▸ YOUR GOAL
Count the lines in the data below that contain the word "deze". Reply with the number only.

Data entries
Segment Open
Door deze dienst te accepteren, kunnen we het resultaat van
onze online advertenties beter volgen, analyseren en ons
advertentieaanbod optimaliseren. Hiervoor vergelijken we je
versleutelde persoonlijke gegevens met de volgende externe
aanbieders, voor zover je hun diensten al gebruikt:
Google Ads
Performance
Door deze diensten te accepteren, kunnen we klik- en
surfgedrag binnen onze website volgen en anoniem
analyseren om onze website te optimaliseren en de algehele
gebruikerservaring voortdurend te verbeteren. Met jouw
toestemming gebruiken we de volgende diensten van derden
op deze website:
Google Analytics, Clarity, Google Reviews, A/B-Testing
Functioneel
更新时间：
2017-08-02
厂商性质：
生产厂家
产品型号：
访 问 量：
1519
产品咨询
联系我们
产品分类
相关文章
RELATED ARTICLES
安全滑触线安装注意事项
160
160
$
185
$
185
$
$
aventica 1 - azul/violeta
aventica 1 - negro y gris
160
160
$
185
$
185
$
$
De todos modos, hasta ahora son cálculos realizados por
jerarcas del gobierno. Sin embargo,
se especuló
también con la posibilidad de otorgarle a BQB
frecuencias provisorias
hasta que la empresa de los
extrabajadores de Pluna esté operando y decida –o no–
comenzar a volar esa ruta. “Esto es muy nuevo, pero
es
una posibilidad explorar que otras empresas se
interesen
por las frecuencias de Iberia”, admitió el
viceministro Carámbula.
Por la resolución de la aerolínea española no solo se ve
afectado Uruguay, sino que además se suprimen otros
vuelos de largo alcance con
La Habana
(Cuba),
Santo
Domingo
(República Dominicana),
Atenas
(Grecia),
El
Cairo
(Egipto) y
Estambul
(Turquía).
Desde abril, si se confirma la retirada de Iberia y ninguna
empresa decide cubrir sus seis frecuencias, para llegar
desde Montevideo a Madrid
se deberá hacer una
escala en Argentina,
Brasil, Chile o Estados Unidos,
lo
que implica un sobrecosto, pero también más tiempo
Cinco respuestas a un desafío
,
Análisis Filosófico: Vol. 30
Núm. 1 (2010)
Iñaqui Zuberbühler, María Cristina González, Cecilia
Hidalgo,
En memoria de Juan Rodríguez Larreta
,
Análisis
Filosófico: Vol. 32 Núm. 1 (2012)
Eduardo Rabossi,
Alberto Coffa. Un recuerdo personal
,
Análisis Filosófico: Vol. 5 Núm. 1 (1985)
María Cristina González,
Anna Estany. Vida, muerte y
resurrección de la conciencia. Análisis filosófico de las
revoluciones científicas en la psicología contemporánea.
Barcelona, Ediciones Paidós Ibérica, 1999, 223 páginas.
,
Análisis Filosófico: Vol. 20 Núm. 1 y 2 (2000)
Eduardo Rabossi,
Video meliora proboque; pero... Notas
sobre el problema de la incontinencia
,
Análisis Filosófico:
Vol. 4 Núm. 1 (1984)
Segment Closed
Segment Open
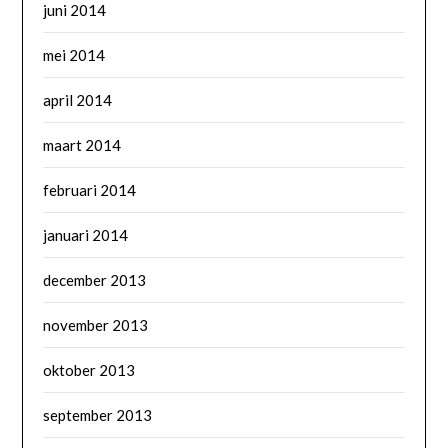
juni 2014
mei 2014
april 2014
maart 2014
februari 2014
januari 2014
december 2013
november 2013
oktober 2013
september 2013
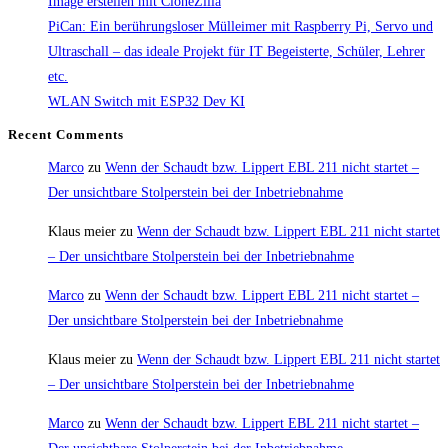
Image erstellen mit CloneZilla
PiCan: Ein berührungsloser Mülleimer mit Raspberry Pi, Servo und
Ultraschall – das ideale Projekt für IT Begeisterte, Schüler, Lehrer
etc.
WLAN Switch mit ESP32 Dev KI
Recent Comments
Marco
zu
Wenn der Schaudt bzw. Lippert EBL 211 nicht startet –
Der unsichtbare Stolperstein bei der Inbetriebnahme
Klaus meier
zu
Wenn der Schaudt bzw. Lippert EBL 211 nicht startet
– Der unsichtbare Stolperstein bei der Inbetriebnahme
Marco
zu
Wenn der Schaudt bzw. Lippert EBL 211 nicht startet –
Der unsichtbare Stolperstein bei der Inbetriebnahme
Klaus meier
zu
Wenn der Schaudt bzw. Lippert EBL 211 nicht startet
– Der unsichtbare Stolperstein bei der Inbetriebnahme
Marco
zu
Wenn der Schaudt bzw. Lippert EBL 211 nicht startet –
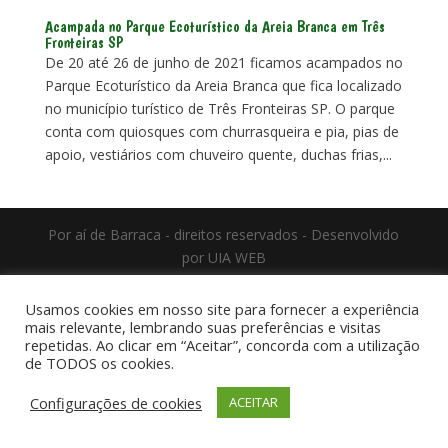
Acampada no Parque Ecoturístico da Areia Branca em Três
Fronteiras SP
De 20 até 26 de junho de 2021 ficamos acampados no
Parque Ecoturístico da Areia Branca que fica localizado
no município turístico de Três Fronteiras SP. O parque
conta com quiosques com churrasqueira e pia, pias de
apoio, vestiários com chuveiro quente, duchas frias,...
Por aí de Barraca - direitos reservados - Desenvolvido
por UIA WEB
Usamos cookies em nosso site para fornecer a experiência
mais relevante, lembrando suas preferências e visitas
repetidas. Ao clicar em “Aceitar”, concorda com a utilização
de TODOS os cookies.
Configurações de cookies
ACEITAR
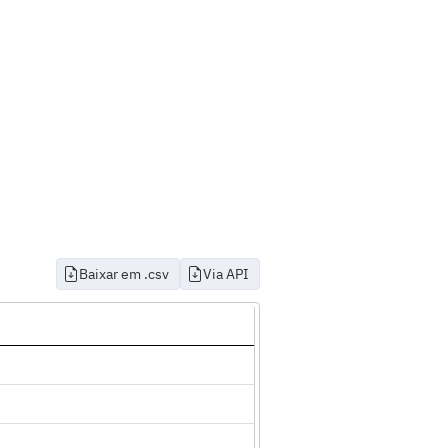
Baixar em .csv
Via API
Segment Closed
▸ EXERCISE RESULT
3